## REQUEST:
Reproduce every line of the records below word for word and character for character, omitting the pictures.

## SUPPLIED MATERIAL:

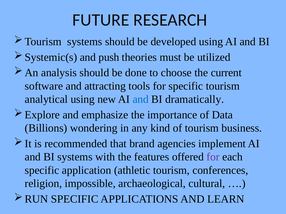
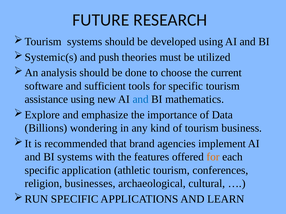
attracting: attracting -> sufficient
analytical: analytical -> assistance
dramatically: dramatically -> mathematics
for at (213, 157) colour: purple -> orange
impossible: impossible -> businesses
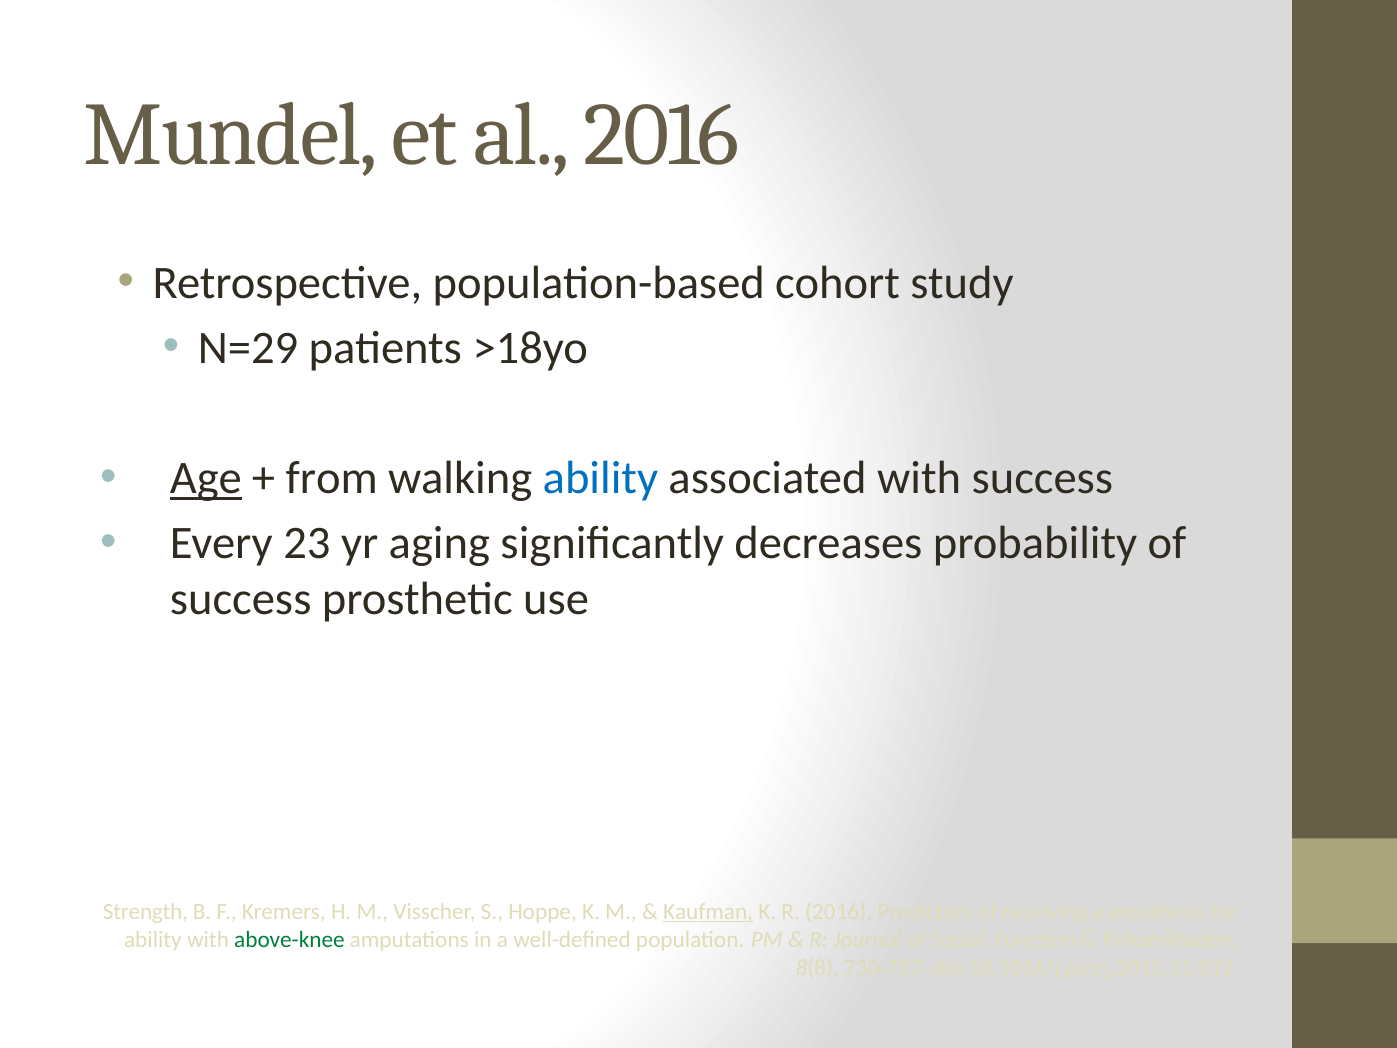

## REPLY:
attracting: attracting -> sufficient
analytical: analytical -> assistance
dramatically: dramatically -> mathematics
for at (213, 157) colour: purple -> orange
impossible: impossible -> businesses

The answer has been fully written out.